At the age of twenty-four, after being discharged from the army and marrying Zelda Sayre, he became an important literary figure, mostly as his short stories were very popular in magazines. Fitzgerald's fame grew until he died of a heart attack in 1940.
Fitzgerald's literary style was that of Realism, a movement in contrast to Romanticism. Realists "imagined life not only as it could be, but examine(d) life as it actually was lived, and record(ed) what they saw around them as honestly as they could" (Adventures 378). Realistic writers such as Fitzgerald focused on ordinary life, avoiding the unusual, and concentrating on the average, revealing to the reader what they have not yet learned from their own experiences by exploring morals and emotions. Fitzgerald is said to have "managed to include all the hectic charm of the 1920's, that period of "flaming youth" and wild parties, of postwar dissolution with ideals and of obsession with sensations, of defiance of convention and aspiration for personal fulfillment" (Adventures 486).
Such a portrait is seen in one of Fitzgerald's most famous novels, The Great Gatsby. Fitzgerald presents the materialism of the time period, mostly through two of the main characters, Tom and Daisy Buchanan. Tom and Daisy Buchanan's self-centered use of wealth causes them to lead empty lives that destroy the lives of those around them.

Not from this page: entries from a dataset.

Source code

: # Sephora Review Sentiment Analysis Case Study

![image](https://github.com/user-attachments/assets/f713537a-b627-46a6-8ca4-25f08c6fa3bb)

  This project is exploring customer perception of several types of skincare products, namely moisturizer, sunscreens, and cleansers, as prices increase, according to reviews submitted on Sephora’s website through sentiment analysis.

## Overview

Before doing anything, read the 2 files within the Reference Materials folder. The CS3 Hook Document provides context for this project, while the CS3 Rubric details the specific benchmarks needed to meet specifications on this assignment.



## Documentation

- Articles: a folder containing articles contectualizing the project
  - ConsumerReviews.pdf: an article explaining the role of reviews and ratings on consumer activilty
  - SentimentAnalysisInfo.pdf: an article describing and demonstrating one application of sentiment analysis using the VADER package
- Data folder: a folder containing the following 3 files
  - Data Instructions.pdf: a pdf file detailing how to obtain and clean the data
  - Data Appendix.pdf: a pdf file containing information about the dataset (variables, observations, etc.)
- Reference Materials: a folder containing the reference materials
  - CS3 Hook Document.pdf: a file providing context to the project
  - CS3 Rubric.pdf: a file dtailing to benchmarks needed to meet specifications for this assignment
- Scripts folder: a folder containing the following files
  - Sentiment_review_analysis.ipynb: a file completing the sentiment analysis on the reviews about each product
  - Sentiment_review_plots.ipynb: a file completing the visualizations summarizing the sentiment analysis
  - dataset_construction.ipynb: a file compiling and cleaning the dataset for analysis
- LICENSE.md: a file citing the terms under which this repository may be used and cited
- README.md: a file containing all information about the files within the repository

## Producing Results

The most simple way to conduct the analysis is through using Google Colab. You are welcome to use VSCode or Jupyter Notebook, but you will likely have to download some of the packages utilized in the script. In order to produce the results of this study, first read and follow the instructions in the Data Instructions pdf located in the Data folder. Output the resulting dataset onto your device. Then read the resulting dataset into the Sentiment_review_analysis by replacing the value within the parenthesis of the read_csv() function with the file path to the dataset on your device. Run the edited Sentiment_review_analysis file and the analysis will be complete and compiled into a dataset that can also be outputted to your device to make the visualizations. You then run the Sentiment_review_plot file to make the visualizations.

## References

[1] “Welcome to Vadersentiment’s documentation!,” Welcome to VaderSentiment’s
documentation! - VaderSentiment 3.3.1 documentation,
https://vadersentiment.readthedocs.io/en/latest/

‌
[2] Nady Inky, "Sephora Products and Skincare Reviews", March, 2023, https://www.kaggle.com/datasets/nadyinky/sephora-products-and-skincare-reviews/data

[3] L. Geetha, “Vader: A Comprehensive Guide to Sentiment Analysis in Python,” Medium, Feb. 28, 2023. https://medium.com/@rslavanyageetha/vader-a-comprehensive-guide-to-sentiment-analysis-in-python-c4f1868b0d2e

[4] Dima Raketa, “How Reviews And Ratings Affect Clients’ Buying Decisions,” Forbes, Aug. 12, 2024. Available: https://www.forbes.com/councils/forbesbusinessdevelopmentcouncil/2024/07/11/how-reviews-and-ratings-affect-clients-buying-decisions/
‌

Tom Buchanan, a wealthy man living in East Egg off of an inheritance, and the husband of Daisy Buchanan, uses his arrogance as an extension of his attempt to isolate himself in his social strata. He is a "crude arrogant man who cares nothing for ideas (and) is not above using the brute force of his physical strength to intimidate and even subdue others" (Peltzer, 85), clearly representing the brutality and moral carelessness of the rich. Tom is also a racist man, as he believes white men are superior to all others. He states, "It's up to us who are the dominant race to watch out or these other races will have control of things" (17).